Days after Prime Minister Hun Sen threatened political commentator Kim Sok with jail time for accusing the ruling party of murdering government critic Kem Ley, he was imprisoned on Friday on incitement and defamation charges.
“I’m not afraid so you should all not be afraid!” Mr. Sok shouted to more than 300 cheering supporters as he arrived at the Phnom Penh Municipal Court to face questioning over the comments that drew Mr. Hun Sen’s ire this week.
Kim Sok walks with supporters on Friday as he made his way from Wat Chas to the Phnom Penn Municipal Courthouse. (Siv Channa/The Cambodia Daily)
In an interview with Radio Free Asia on Sunday, the former university lecturer, who did not have a high profile until recently, claimed that the ruling party had manipulated the opposition CNRP and said later that “they” killed Kem Ley, a staunch government critic who was gunned down last July.
Mr. Hun Sen filed a $500,000 lawsuit the next day, accusing Mr. Sok of incitement and calling on the analyst to be thrown in jail.
“Don’t run away,” Mr. Hun Sen said. “Just be imprisoned for two years.”
Leaving Wat Chas early Friday morning, Mr. Sok walked the more than 5 km to the court alongside supporters, including dissident monk But Buntenh, briefly stopping outside the U.S. Embassy, where he was hugged and kissed by well-wishers.
Following more than five hours of questioning by a deputy prosecutor and an investigating judge, it was announced that the commentator had been charged and jailed.
“The judge decided to provisionally detain charged person Kim Sok for public defamation and incitement to cause social disorder,” said Ly Sophana, a court spokesman.
The second charge carries a sentence of up to two years in prison.
Mr. Sok was swiftly put in a police car and taken to Prey Sar prison, as his supporters voiced their outrage.
Activist monk Luon Sovath said he believed the link between Mr. Hun Sen’s comments on Monday and the decision to summon Mr. Sok on the same charges later that day illustrated how the case was politically motivated.
“This court’s decision was made under the political and ruling party’s pressure,” he said. “That is why they detained him in prison.”
“Because the prime minister spoke in the morning confirming he was suing Kim Sok for defamation and incitement to commit criminal offense, the court was extra fast in issuing the summons in the evening,” he said. “Whatever the prime minister says, the court just follows.”
Among analysts, the jury was still out on Friday over the government’s decision to pursue legal action against Mr. Sok, who also is facing a second lawsuit, this one for 10 million riel, or about $2,500, that Mr. Hun Sen’s lawyer filed on Tuesday. The second lawsuit decried comments Mr. Sok made in another radio interview on Monday, in which he said a government-affiliated “network” was behind Kem Ley’s slaying.

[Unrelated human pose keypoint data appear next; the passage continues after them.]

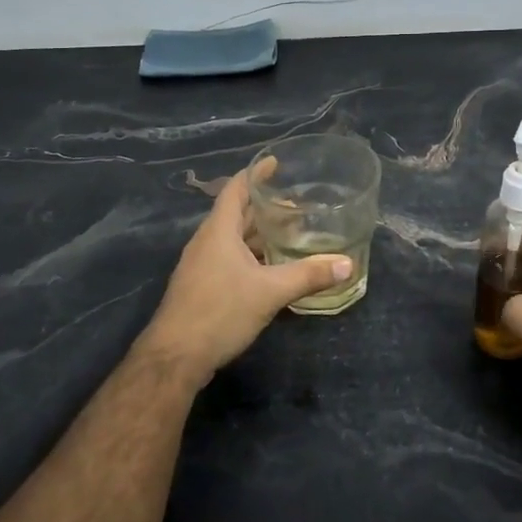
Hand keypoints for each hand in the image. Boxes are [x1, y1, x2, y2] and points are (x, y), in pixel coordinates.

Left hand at [136, 161, 351, 385]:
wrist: (175, 357)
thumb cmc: (219, 312)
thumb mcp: (270, 292)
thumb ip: (308, 276)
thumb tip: (347, 264)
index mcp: (218, 231)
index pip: (236, 189)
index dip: (256, 174)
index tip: (276, 163)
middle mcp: (207, 242)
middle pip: (237, 214)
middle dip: (265, 207)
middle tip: (297, 204)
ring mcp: (202, 265)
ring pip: (234, 239)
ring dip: (259, 234)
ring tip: (291, 233)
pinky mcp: (202, 287)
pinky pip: (230, 259)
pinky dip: (252, 256)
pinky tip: (273, 269)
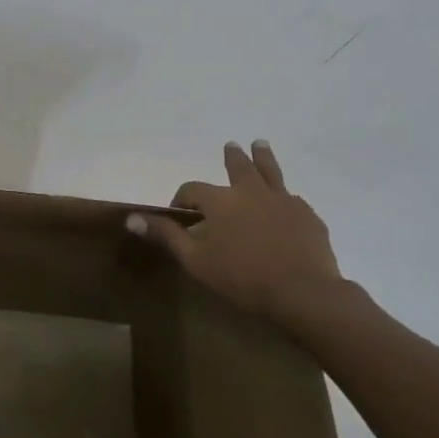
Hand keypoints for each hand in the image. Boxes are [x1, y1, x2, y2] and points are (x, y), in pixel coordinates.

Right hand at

Despite widespread suspicions that the government was behind Kem Ley’s murder, no concrete evidence has been made public.
Political analyst Lao Mong Hay, a former legal adviser to the CNRP, said he would have also taken legal action if Mr. Sok had made such accusations against him without backing it up with evidence.

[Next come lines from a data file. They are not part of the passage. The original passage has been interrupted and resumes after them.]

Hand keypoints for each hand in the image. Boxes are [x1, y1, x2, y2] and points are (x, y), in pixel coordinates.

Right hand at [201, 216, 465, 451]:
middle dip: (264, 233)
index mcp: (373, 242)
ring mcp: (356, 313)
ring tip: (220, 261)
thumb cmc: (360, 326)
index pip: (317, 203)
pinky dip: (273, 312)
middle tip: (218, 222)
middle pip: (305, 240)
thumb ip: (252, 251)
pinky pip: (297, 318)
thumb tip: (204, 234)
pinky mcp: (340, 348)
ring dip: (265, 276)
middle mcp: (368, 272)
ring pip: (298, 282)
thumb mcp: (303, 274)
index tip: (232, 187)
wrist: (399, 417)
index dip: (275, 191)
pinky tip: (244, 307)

“If I remained silent it would imply that I agree with…what has been said,” Mr. Mong Hay said, adding that analysts “should speak the truth.”
Analyst Cham Bunthet, an adviser to the Grassroots Democracy Party, said that he believed Mr. Sok’s words were reckless.
“What Kim Sok did, for me, I think it was a little too aggressive, too rude toward the government,” Mr. Bunthet said. “It’s good to show courage but courage needs to balanced with wisdom.”
That said, he also felt the CPP’s reaction was unnecessarily heavy-handed.
“The government, as the parents of the children, should educate children. They should give them ways to elaborate, to change their words, their behavior,” he said.
“I think the prime minister should ask Kim Sok to prove rather than just taking this very immediate reaction,” he said. “I think it just promotes hatred and anger, not a solution, and I think it’s not good for both the government and the people. Maybe the tension will rise.”
Government spokesman Phay Siphan refuted accusations that the case was politically motivated, saying Mr. Sok’s words amounted to incitement.
“It’s not analysis,” he said. “It’s harassment, accusation and subversion. But let the judges do their own job.”